Since last January when the year’s lists of prompts for this blog were shared, I have been dreading this month. The prompt is to choose a memory connected to our writing, and tell how it is a memorial for us, which is an appropriate subject for the month we commemorate Remembrance Day. However, memories are difficult for me. Childhood trauma buried most good recollections along with bad. As an older teen, some of those good memories began to return, as did flashbacks of pain. Stories told by my siblings also raised reminiscences, however good times were often bracketed by confusion. So while I could try to tell a story of how books and writing provided escape from pain, I believe it’s more helpful this month to share that God heals pain.
Shared on Facebook recently was a meme with a picture of blankets thrown over a table and chairs to make a tent. The sentiment was that as an adult we want to go back to those simple days of playing in such a shelter. I was reminded that seeing my own children play under the dining table many years ago, and not recognizing what they were very naturally doing, was the impetus for me to focus on healing from my past. And so began a journey from darkness, through memories, to learning to wear rose-coloured glasses.
If you read my post last month, you may wonder how a girl who sees most situations as glass half-empty can also wear rose-coloured glasses, but I don’t mean seeing life outside of reality. My rose-coloured glasses are God-given, developed by building memorials.
I love memorials! They are different from memories. Memorials are monuments of when we recognize God at work. Memorials can be built in celebration or in the midst of troubles, or even in the blank spaces of memory - because God is sovereign in all these times.
A definition for memorial is “a written statement of facts presented to a sovereign,” so we can take our understanding of the facts of our past or present situation to our Sovereign God. When I write a memorial like this to God, He faithfully shows me His presence and speaks into my heart.
God’s presence makes it possible for me to see not just the pain of the past, but also the blood of Christ that redeems that pain. When we know Immanuel, “God with us,” He helps us make sense of life, providing bloodstained truth about our struggles. As we take the time to build this kind of memorial, facing the hard things and testifying to God’s work in our life, the memorials become guiding lights, shining when we again find ourselves in darkness and pain. Memorials provide Hope for God’s good plan.

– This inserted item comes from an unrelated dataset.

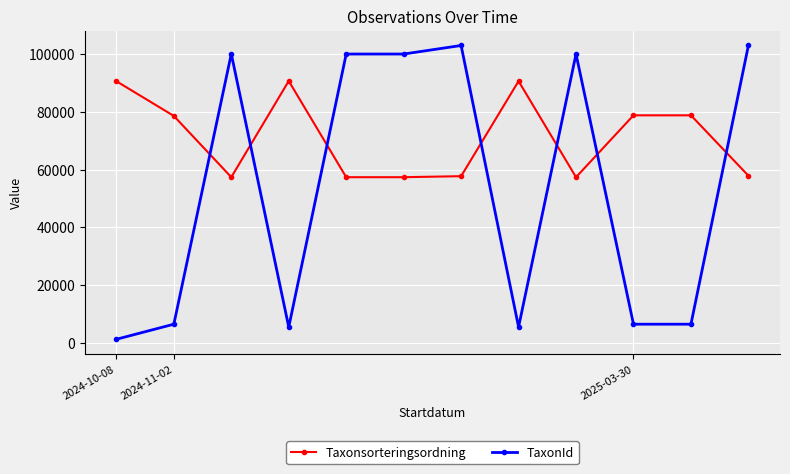

What is the value of the TaxonId point at the 5th from the left?

100049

Seeing life through rose-coloured glasses does not mean ignoring pain or insisting our glass is only ever full. The frame of our glasses may be coloured by the pain we have experienced, but Christ’s blood tints the lenses through which we view life.
Our memorials light not only our own path, though. God’s light can shine from our path into the lives of others. There has been a lot in the media lately about the effects of trauma on soldiers, first responders, and refugees. When those affected are struggling in darkness, our memorials show them there is hope. Writing is how I build memorials, knowing God can use them to light the journey of others.
So I wear God-given, bloodstained, rose-coloured glasses and write memorials of God’s work in my life.